Expert claims to know where Jimmy Hoffa is. Hint: it's underground
You have to go back in time to see coverage of the event. Like, way back.
The audio from those stories crackles with an old-timey flair as the video's frame rate moves at a snails pace by modern-day standards. That event is baked into history, and is accompanied by a thousand conspiracy theories: What happened to Jimmy Hoffa?
The former leader of the Teamsters Union and a powerful figure in the labor movement, Hoffa was said to have ties with the mob during his later years.
And then, on July 30 in 1975, he disappeared.
"At the present time, we have no information as to the present whereabouts of Mr. Hoffa," said an official at a press conference back then.
"One top law-enforcement official claims that Jimmy Hoffa was set up and he says it was done by someone that Hoffa trusted completely," said a reporter at the time.
Last seen at the Red Fox restaurant in Bloomfield Hills, Hoffa's connection is uniquely Michigan because of the mob based in Detroit.
"There's 100 theories as to who did that and drove him to act to where he gets murdered at some location and there are 100 theories about where that location was and who killed him," said Dan Moldea.
Moldea considers himself a Hoffa expert who has written extensively about the mystery of the man disappearing.
Now, more than four decades later, he thinks he knows where his body is. As Moldea sees it, Hoffa is buried in a landfill in Jersey City, New Jersey. Frank Coppola, the son of late Paul Coppola, said his dad told him a secret on his deathbed.
Frank says he remembers the landfill and the hole that was dug.
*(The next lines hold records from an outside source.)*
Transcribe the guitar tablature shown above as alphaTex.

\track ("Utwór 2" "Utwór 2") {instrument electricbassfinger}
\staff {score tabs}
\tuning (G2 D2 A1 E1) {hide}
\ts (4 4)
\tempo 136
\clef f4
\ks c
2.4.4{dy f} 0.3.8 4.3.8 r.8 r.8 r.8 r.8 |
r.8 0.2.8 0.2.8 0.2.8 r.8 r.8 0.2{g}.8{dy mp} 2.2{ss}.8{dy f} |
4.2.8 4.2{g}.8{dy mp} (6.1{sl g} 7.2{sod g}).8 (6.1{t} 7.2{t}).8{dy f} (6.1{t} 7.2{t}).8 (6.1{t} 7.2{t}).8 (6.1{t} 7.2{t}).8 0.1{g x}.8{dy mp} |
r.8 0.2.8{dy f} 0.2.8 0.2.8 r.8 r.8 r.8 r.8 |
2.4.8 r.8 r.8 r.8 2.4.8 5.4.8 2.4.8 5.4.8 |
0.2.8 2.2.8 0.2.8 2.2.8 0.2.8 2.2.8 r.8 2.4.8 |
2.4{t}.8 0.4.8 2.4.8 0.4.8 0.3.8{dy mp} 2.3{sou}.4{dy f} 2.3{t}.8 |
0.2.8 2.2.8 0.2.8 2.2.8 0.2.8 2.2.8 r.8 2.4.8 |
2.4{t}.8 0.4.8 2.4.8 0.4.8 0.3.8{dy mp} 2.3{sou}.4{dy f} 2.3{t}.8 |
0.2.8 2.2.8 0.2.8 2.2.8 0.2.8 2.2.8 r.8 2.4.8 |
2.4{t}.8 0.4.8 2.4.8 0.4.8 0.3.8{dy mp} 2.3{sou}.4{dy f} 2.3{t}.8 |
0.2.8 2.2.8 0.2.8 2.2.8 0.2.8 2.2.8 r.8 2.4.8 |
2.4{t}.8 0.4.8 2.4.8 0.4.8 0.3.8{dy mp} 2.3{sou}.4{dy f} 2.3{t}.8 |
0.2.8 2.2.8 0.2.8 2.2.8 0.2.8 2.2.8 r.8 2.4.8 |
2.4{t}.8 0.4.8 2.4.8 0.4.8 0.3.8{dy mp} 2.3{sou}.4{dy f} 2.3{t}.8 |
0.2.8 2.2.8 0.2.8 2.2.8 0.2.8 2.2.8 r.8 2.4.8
"He left after seeing the hole and then, later on, his father on his deathbed told him, 'here's what happened. That hole was where I dug Jimmy Hoffa,'" said Moldea. "Later on, some guys came, they delivered Hoffa's body. It was some rigor, they could not get feet first into the 55-gallon drum so they put it in headfirst. They then sealed the drum."
The drum was buried along with 15 to 30 other steel drums. Then sand and dirt was put on top of it, and then it was bulldozed and plowed over. And Moldea wants to find that drum.
"It's possible, it's possible that we can still recover it if it has not been moved but we have reason to believe that it has not been moved - that it's still there. It's easily recoverable, we're not looking for a single drum at the bottom of a hole, we are looking for a massive field. Fifteen to 30 drums on top of it," said Moldea.
After years of research, Moldea said he and Frank are confident a dig at the landfill could unseal a decades-old mystery. Still an open case at the FBI, the bureau said it's looking at all leads.
However, Moldea hopes the District Attorney of Hudson County makes themselves apart of it.
"We want to be there, and we want to have the ability to film this, We want to memorialize this. And, so, we know what's going to happen with the FBI. They're going to go 'thanks guys, now get the hell out of here. We'll take it from here,'" said Moldea. "We're hoping that the DA's office may be a little more cooperative."